League of Gentlemen Indeed | March 8, 2011

In 1960, some British underground filmmakers made a movie called The League of Gentlemen. It’s a heist movie, and to my mind, maybe the best ever made. Certainly, fifty years later, it remains a fresh cinematic experience.

A retired colonel played by Jack Hawkins assembles a group of ex-soldiers with tainted, criminal histories for a robbery. That’s all I’ll say for plot specifics. These men almost belong in a Hawks film, but no, they’re too melancholy for that. And it’s the melancholy, the dry wit, the way writer Forbes, director Dearden, and the actors create a group of ex-soldiers, lost in a world of peace with a last chance at glory that becomes something quite terrific.

Nigel Patrick gives a standout performance, an equal to Hawkins in screen presence. A scene like the one where Patrick washes Hawkins’ dishes is something that would never make it into most movies, but this is what makes The League of Gentlemen good. The heist scene is nothing compared the tiny moments between these characters, the dialog, the wit.

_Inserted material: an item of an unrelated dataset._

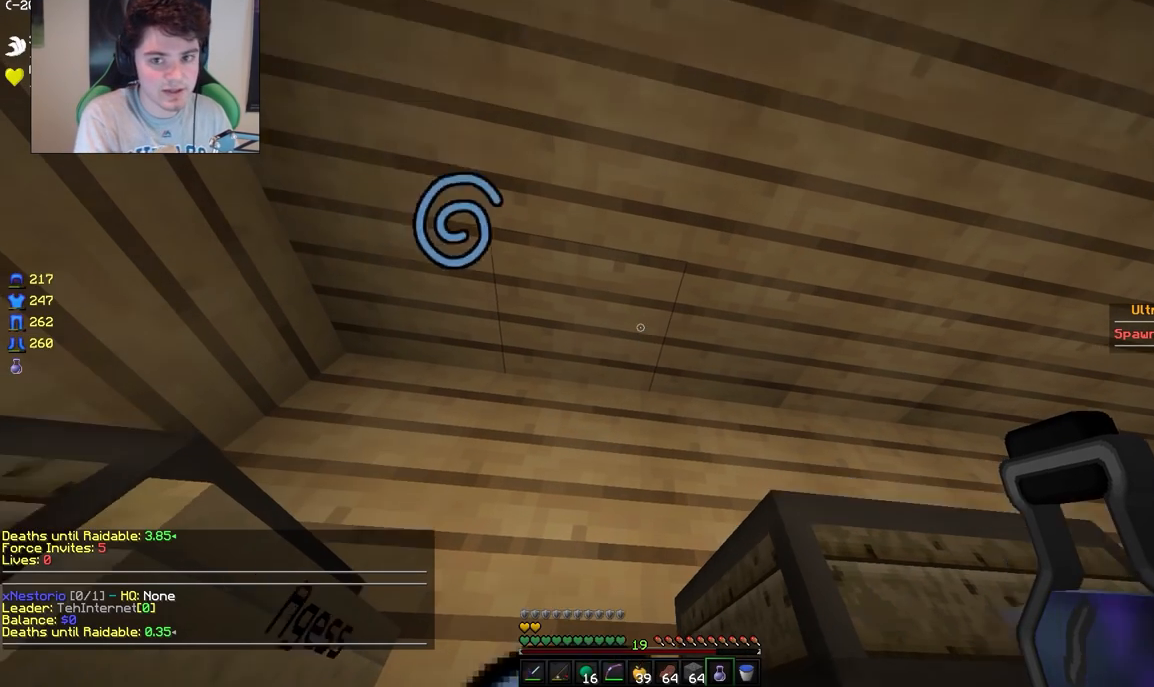
{"keys": [], "mouse": [], "events": [[50, "d", "down"], [267, "d", "up"], [367, "s", "up"]]}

And of the heist I will only say that it was simple. Stark. It and the movie possess no flash. They are neither burdened by tricks or twists. Anyone making a movie in this genre should return to Gentlemen because it will outlast all the Ocean’s and Italian Jobs.

Bryan Forbes

I must thank good and bad luck that this movie never came together as it was intended to (as a Hollywood vehicle with Cary Grant). Sure, that fantasy version might’ve been a good romp but what we have here is very special. And for me, an introduction to a group of filmmakers I’d like to make cinematic acquaintances. Jack Hawkins has always caught my eye, a contagious force on screen. Add to his company Bryan Forbes, young, full of life in this picture. He also wrote the screenplay (from a novel by John Boland) and later directed some films. More movies directed by Basil Dearden are available in the Criterion box which includes Gentlemen and I plan to seek them out.